(Saved entries)
+-------+

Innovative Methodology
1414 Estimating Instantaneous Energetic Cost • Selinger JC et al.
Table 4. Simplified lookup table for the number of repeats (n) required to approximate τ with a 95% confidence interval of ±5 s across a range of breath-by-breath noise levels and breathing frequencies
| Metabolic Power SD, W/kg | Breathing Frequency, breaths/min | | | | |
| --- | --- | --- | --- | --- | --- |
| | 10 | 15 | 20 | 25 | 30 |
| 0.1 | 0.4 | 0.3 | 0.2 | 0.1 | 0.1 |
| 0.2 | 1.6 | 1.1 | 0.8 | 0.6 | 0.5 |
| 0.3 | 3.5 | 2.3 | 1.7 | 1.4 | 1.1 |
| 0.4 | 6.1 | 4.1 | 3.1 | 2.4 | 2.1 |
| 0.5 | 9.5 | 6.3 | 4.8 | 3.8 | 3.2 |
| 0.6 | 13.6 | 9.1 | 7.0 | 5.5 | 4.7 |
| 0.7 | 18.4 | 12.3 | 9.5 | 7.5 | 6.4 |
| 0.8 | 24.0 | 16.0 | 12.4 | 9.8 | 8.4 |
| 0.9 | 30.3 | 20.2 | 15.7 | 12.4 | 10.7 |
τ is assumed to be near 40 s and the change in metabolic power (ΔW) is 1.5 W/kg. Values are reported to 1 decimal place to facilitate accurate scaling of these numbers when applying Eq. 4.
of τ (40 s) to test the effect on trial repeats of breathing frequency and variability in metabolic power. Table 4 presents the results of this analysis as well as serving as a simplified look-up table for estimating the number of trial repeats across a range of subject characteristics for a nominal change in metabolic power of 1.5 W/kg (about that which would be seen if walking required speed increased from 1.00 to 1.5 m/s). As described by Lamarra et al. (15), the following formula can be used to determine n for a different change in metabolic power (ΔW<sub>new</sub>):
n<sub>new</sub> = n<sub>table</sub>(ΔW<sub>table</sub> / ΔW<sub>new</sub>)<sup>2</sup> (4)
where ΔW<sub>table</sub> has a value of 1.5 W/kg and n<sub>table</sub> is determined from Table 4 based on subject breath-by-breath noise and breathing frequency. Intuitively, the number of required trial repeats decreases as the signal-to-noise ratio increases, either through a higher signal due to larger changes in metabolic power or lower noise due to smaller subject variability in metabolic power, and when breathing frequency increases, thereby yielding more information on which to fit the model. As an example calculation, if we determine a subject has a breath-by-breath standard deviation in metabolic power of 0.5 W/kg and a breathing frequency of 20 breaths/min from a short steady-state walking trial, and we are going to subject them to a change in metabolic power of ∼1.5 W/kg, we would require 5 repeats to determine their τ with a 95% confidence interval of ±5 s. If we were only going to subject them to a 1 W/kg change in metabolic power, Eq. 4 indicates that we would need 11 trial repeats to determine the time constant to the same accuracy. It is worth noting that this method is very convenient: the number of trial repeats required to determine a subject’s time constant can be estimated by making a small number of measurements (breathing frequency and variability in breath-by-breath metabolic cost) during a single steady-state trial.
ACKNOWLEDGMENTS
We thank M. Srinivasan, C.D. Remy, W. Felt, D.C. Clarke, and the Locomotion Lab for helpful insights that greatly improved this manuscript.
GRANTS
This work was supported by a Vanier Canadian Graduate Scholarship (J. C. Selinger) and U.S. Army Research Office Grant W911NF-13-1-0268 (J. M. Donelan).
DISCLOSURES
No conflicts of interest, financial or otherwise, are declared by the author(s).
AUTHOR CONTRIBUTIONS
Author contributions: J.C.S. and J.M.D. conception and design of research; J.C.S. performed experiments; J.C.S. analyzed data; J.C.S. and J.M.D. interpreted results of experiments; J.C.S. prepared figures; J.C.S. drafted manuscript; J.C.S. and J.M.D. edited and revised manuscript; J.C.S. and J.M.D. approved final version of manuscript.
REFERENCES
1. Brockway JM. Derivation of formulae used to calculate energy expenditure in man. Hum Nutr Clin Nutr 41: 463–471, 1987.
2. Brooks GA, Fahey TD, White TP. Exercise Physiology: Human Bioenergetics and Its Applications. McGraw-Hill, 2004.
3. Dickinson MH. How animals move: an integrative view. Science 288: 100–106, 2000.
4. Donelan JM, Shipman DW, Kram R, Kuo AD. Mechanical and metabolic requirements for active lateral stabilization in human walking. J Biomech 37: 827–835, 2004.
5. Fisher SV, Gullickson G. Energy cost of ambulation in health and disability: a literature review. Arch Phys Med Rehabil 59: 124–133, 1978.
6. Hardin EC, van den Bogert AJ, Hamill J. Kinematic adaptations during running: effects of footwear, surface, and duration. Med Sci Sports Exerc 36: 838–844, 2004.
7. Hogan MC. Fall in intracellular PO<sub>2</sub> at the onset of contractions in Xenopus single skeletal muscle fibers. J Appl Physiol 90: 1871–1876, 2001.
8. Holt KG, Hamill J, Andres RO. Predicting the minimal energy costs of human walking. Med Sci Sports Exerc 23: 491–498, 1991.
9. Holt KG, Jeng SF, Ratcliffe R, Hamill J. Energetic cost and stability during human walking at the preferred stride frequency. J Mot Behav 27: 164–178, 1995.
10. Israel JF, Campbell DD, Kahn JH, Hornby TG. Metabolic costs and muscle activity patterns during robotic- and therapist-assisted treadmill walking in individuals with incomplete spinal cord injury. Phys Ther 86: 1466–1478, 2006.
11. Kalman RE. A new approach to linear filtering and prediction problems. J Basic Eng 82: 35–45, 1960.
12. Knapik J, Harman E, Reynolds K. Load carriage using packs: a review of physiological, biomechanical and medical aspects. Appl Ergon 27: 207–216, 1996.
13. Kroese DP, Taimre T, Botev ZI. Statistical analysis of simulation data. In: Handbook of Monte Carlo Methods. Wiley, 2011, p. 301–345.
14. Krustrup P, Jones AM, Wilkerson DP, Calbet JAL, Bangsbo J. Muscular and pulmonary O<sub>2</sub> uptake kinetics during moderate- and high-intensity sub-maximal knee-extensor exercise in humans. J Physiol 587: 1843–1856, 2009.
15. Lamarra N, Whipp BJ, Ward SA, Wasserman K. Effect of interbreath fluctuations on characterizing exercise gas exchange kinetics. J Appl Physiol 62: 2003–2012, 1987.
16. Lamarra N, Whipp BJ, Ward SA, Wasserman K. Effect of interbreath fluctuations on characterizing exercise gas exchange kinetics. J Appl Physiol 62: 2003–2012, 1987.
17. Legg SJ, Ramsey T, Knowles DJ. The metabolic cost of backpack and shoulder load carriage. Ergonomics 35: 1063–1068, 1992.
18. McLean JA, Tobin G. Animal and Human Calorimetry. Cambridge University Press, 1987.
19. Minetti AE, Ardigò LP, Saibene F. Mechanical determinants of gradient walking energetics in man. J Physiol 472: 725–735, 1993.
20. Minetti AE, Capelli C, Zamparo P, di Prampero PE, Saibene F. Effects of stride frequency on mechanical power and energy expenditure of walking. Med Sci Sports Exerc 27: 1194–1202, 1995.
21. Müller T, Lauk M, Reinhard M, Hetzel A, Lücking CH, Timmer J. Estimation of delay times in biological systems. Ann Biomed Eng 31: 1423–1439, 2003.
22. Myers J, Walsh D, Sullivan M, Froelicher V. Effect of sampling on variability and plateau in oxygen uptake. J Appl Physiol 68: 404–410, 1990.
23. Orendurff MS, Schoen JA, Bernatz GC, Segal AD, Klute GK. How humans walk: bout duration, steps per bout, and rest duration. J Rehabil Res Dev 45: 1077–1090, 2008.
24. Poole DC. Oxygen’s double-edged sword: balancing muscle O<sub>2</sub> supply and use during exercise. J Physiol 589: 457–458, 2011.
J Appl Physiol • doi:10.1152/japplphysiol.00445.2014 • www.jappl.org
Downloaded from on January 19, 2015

+-------+

PROBLEM STATEMENT: Pick out the lines above that hold the string "fluctuations" and show them.

EXERCISE RESULT:
15. Lamarra N, Whipp BJ, Ward SA, Wasserman K. Effect of interbreath fluctuations on characterizing exercise gas exchange kinetics. J Appl Physiol 62: 2003–2012, 1987.
16. Lamarra N, Whipp BJ, Ward SA, Wasserman K. Effect of interbreath fluctuations on characterizing exercise gas exchange kinetics. J Appl Physiol 62: 2003–2012, 1987.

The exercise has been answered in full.